Jean-Pierre Siméon, Politique de la beauté

Que dire de plus à la préface de Jean-Pierre Siméon, sauf une question : la beauté peut-elle disparaître ?

On ne peut que constater son absence dans l’art officiel d’aujourd’hui, pourtant elle était là, elle a existé et ce manque nous fait peur, voire nous angoisse dans la mesure où elle est une réalité qui émerveille, un contrepoids existentiel, une sauvegarde qui permet de conserver un espoir quand on traverse le guet sans savoir où on va. La beauté se situe du côté de l’intuition, du désir, des émotions, du bonheur, de la vie qui évolue sans cesse, qui se recrée à chaque instant… Non pas que le raisonnement et la logique soient à éliminer, mais, comme en toute chose, quand une méthode devient un dictat, une unique façon de penser, il y a danger.

La beauté n’est pas une invention humaine, mais un élément primordial de la vie, les fleurs en sont le témoignage, agréments de séduction pour attirer les insectes, et les fruits doux et savoureux pour les oiseaux aussi, et les couleurs magnifiques chez les poissons exotiques, et le sourire chez l’être humain qui perdure encore mais souvent dépouillé de son innocence pour se parer d’une ironie soi-disant intelligente.

 

Jean-Pierre Siméon, Politique de la beauté, Cheyne éditeur, août 2017

Jean-Pierre Siméon, Politique de la beauté, Cheyne éditeur, août 2017

« L ‘envie nous prend de monter sur les épaules du vent », oui, pour goûter toutes les saveurs du monde, pour sentir le frôlement d’une aile, en se perdant dans l’infini beauté de notre planète où l’être n’a plus besoin de preuves pour exister. La beauté est une ouverture, c’est la liberté qui prend le pouvoir alors que la laideur est rétrécissement, enfermement, impasse, dont les rouages mortifères nous broient inexorablement ou nous fait fuir. Peut-être avons-nous peur de la beauté car elle nous rend immobile, subjugué et donc animalement vulnérable.

Dans la « Politique de la beauté », on devine le sens de la vie de la cité, du vivre ensemble dans un nous se retrouvant autour de cette beauté qui nous tient un instant hors de l’extrême solitude dans laquelle nous plonge notre monde technologique. L’air se réchauffe, la brume des visages se dissipe. « Regardez cette lumière au cou d’une colline », belle invitation à la nature, à sa présence, à reconnaître un cadeau que fait le ciel à la terre, à renaître dans notre environnement premier quand on découvre « sur ses mains le bleu du ciel ».

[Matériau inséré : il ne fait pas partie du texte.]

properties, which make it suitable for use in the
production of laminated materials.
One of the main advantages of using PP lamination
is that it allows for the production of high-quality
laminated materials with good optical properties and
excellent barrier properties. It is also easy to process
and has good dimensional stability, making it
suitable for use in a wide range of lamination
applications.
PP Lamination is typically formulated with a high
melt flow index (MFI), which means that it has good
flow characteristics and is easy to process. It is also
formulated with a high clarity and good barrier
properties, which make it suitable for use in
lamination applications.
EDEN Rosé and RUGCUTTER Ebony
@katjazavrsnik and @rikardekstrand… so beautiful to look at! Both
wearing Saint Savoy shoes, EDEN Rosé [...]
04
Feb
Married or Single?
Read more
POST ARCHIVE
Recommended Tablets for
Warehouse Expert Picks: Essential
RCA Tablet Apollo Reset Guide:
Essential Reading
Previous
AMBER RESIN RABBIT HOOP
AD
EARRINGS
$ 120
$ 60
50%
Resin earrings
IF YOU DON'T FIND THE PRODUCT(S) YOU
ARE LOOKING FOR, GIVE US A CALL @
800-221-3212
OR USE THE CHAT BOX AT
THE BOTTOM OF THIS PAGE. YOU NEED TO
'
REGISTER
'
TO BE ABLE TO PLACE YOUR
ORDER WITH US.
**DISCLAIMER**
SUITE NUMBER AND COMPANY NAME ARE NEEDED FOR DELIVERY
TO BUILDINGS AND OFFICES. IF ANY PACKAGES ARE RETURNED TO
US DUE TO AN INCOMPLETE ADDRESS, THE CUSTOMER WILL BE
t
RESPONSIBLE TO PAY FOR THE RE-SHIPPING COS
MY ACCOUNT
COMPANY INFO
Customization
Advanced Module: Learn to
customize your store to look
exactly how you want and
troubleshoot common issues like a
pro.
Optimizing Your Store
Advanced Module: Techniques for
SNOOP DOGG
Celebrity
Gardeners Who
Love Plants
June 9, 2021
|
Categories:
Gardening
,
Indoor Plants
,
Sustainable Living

Aimer la beauté est un acte politique, une valeur en soi, contre le nihilisme, la vulgarité, la bêtise, elle tient la main d’un côté à l’humanisme et de l’autre à une certaine innocence dans une époque qui se croit tellement intelligente qu’elle en a perdu cette forme d’amour et de curiosité. La beauté n’est pas que dans le langage, elle est là, souvent invisible dans sa grâce quotidienne, dans un geste simple, enchanté.

Beauté je t’embrasse pour alléger ma langue des lourdeurs de la nécessite.